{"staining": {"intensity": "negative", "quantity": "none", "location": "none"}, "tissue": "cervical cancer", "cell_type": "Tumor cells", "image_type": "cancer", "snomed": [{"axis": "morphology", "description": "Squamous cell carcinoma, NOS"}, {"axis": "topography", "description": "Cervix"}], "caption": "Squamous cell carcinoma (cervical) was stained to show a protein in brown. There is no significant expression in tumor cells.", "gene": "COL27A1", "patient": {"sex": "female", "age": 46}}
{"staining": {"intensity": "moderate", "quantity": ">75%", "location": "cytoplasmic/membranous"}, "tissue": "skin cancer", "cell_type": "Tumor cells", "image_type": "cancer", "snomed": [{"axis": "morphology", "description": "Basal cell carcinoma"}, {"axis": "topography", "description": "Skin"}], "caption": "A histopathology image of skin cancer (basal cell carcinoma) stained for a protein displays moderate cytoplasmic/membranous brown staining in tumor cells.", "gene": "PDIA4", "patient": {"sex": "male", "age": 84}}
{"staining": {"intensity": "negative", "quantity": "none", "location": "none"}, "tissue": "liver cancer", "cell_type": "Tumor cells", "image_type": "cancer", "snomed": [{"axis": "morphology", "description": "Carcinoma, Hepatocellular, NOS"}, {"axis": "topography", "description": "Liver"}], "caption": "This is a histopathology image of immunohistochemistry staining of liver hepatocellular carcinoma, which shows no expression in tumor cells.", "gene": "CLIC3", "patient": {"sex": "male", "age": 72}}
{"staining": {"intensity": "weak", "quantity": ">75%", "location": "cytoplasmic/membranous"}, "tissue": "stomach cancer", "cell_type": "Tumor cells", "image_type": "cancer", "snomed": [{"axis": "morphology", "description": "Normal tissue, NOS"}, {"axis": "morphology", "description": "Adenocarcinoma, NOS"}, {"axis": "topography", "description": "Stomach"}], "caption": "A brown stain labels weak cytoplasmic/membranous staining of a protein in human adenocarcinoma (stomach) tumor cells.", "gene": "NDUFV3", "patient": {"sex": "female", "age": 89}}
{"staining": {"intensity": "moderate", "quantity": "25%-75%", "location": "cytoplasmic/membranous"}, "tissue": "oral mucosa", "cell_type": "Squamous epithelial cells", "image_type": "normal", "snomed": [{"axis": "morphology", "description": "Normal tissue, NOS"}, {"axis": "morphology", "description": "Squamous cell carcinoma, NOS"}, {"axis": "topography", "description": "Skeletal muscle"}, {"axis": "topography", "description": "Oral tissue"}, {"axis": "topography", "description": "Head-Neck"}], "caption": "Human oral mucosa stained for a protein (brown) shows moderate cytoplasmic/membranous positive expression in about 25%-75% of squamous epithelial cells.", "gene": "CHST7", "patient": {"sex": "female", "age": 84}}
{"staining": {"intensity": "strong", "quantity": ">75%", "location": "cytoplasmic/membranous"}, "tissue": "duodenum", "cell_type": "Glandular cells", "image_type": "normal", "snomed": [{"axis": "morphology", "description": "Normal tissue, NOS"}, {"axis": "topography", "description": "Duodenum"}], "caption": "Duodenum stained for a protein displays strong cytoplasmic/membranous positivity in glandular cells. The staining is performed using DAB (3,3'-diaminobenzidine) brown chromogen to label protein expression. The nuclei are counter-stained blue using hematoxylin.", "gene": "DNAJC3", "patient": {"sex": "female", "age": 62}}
----------------------------------------
## About this task
When a line of the material holds "histopathology", count it once, and then give the final number alone.

## Your solution
2